Another trend is working on music. There are probably 5 or 6 books by well known literary scholars involving music in the peninsula. 

tl dr

 I was writing a guide to writing for undergraduate Spanish students. Things like don't use the passive voice, write only in the present tense when analyzing literary works. Anyway, as the document got longer, I realized that it could be very, very long, but that the shorter it is, the more useful it is. If it is very long, then the whole point of the assignment would be to follow the guide, and I would be constantly saying, see page 44, instead of page 1 or 2.  




Thursday, December 3, 2020

Blank book

 The blank book is terrifying... 

For the dreaming poet, though,

It offers more possibilities

Than all the books already filled in

Felski

 Rita Felski cites me in her recent book Hooked about art and attachment. It was in something I wrote that cited her, so it makes sense that she would agree with me.  I had downloaded a sample of the book on my kindle, and hadn't seen the citation, but a friend of mine pointed it out to me today.  

Tuesday, December 1, 2020

Courtship

 I found in Burke's Rhetoric of Motives and idea about rhetorical courtship, the dynamic, for example, of the pastoral, with its idealized relation between rich and poor. This applies, I think, to the dynamic of patronage in flamenco practices. There is a complex dynamic of degradation and dignification involved. 

Burke's analysis of Kafka's Castle is really convincing, in relation to this. 

***

In the courtship relation, the vernacular musician wants cultural capital, the classical musician wants authenticity and popularity. What I am calling vernacular modernism Ross call "realism." He probably has his reason for this. I don't have to use the same language. What is important is recognizing this is a main feature of modernist music. 

Everyone probably thinks 12-tone is the modernist movement par excellence. It is probably the most disliked, and composers see it both as intellectually prestigious and a bit academic. I remember when my sister was a music major, there was a dept. without any performance at all!  The anti-conservatory. There were a few musicologists, but the dept. was dominated by 12 tone composers like "Dick Swift." That's a name that stuck with me somehow.  I don't think "atonal" is really the right term. There are still tones, and the avoidance of tonality can only be achieved by a very studious method of avoidance I composed a tone row and it had tonal relationships all over it.  Any three notes in a row are part of some hypothetical chord, even the most dissonant intervals. For example, the tritone is in diminished and dominant seven chords, the minor 2nd is in the major 7th chord (inverted). 

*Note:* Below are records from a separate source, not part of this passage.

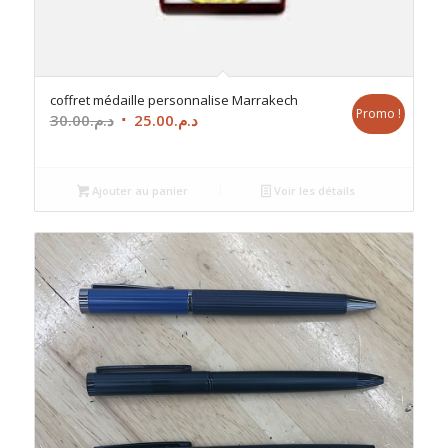
coffret médaille personnalise Marrakech
Promo !
Le
Le
30.00
د.م.
25.00
د.م.
prix
prix
initial
actuel
était :
est :
Ajouter au panier
Voir les détails
د.م.25.00.
د.م.30.00.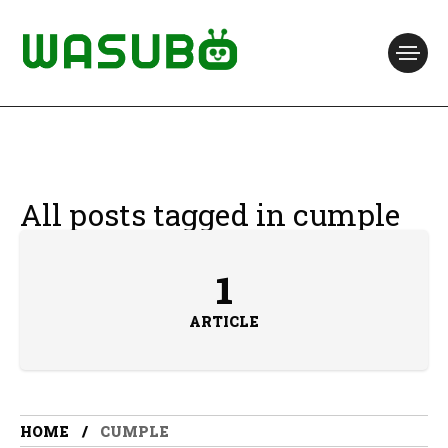
All posts tagged in cumple
1
ARTICLE
HOME
CUMPLE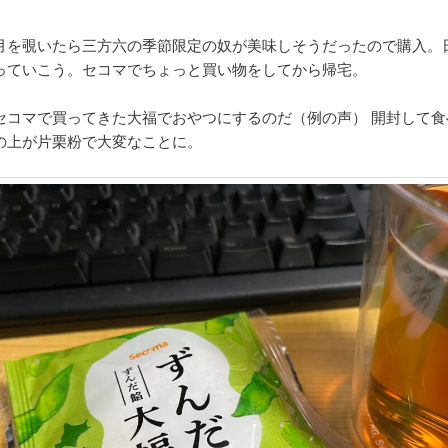
月を覗いたら三方六の季節限定の奴が美味しそうだったので購入。
っていこう。セコマでちょっと買い物をしてから帰宅。
セコマで買ってきた大福でおやつにするのだ（例の声） 開封して食
の上が片栗粉で大変なことに。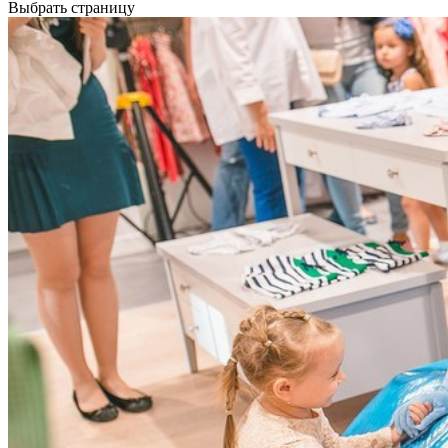
Выбрать страницу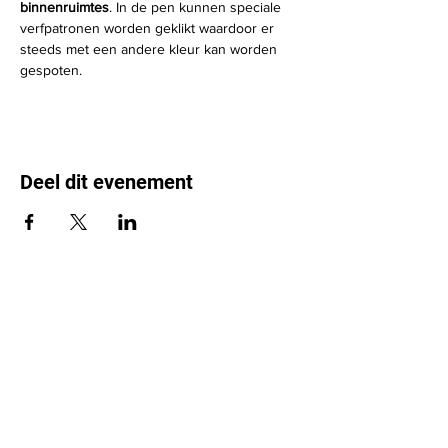
binnenruimtes
. In de pen kunnen speciale 
verfpatronen worden geklikt waardoor er 
steeds met een andere kleur kan worden 
gespoten.
Deel dit evenement
Leden & Sportakkoord
Over ons
Bekijk onze agenda
De Buurtsportcoach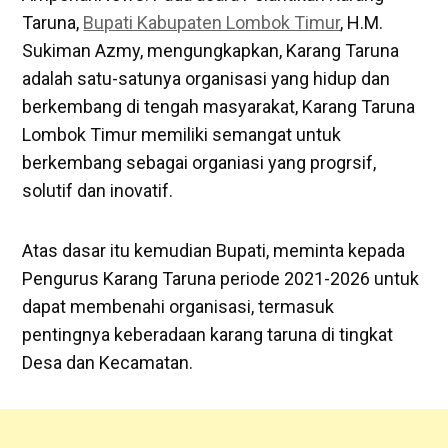
Taruna,
Bupati Kabupaten Lombok Timur
, H.M.
Sukiman Azmy, mengungkapkan, Karang Taruna
adalah satu-satunya organisasi yang hidup dan
berkembang di tengah masyarakat, Karang Taruna
Lombok Timur memiliki semangat untuk
berkembang sebagai organiasi yang progrsif,
solutif dan inovatif.
Atas dasar itu kemudian Bupati, meminta kepada
Pengurus Karang Taruna periode 2021-2026 untuk
dapat membenahi organisasi, termasuk
pentingnya keberadaan karang taruna di tingkat
Desa dan Kecamatan.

 I supposed I could have tried to make it more random sounding, but then it wouldn't be as musical sounding, so how can you win? 

***

Got rejected for in house humanities center fellowship. I tend to think I am one of the best scholars in the humanities in my university, and that my proposal is groundbreaking.  But it is kind of dumb to invest anything more than a minute of moping about a rejection. I put myself through a lot when I was turned down three times for DP.  What good did it do me?  I'm sure this will never happen now. 

Chiasmus

 I took the phrase vernacular modernism, by which I mean all kinds of folkloric or nationalistic elements in classical music, and turned it around to find the phrase modernist vernaculars, by which I mean vernacular musical idioms that undergo a modernist or avant-garde phase, like modern jazz.  These two phenomena are in dialectical relationship. Well, avant-garde jazz might seem more similar to atonal music, or other forms of unvernacular classical music. In Alex Ross's book The Rest is Noise, Charlie Parker sees Stravinsky in a club where he is playing and quotes from The Rite of Spring in his solo.